Вот во что превратился город, куда им теперь предстояло сойти и где они должны были продолжать жить. А над размытыми берегами, над шумными валами воды, по-прежнему мутной и бурной, сверкал на солнце мост, целый и невредимый. Вода достигала середины опорных быков, отчего казалось, будто под мостом протекала какая-то другая река, более глубокая и полноводная. Осевший вдоль ограды ил, который засыхал и трескался на солнце, залежи веток и водорослей, образовавшиеся в воротах, совершенно не меняли внешний вид моста, он один без всякого ущерба для себя перенес наводнение и вынырнул из него невредимым.

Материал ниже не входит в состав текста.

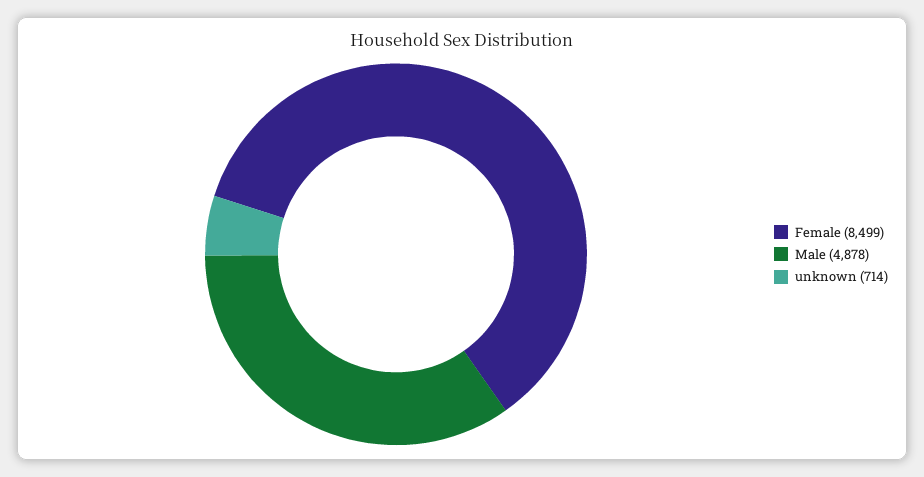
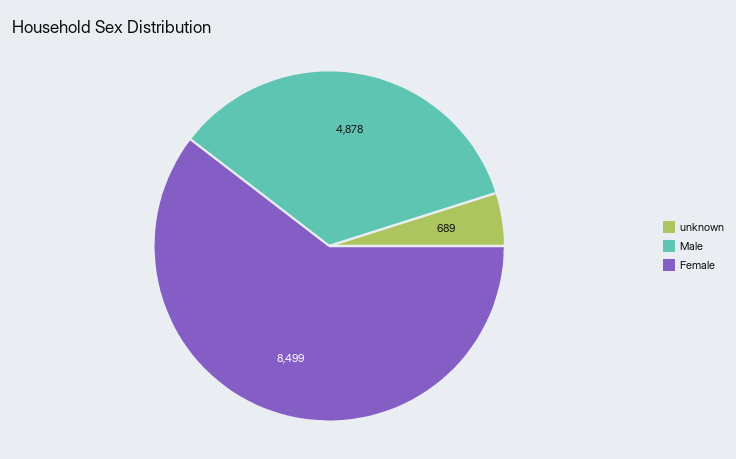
unknown: 714 -> 689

Все в городе рьяно взялись работать и зарабатывать, восстанавливать разрушенное и не имели времени задумываться о смысле и значении победного существования моста, но все же посреди хлопот людей не покидало ощущение, что в многострадальном городе, где вода буквально ничего не пощадила, что в этой их юдоли есть твердыня, которой не страшны никакие стихии, ибо в совершенстве ее пропорций, в скрытой мудрости ее мощных конструкций заключена сила, способная твердо и нерушимо вынести любые испытания.
Зима пришла в тот год побывало жестокая. Все, что было припасено во дворах и плетеных амбарах: дрова, зерно, сено — унесло наводнение; надо было поправлять дома, стойла и ограды и брать в долг новые товары вместо тех, что уничтожены в лабазах и лавках. Коста Баранац, больше всех пострадавший из-за своих рискованных спекуляций со сливами, не пережил эту зиму: умер от горя и позора. Осталась после него куча малых детей, беззащитных сирот, да мелкие, но рассеянные по всем окрестным селениям должники. А память о нем сохранилась как о человеке, замахнувшемся на то, что ему не по силам.
Но уже следующим летом воспоминания о «большом наводнении» стали переселяться на хранение к более пожилым, где им долго еще предстояло жить, а молодежь пела, болтала, сидя на белых и гладких каменных скамьях ворот над водой, протекавшей глубоко внизу и своим рокотом вторившей их песне. Забвение все исцеляет, а песня — лучший способ забвения, ибо она напоминает лишь о том, что дорого.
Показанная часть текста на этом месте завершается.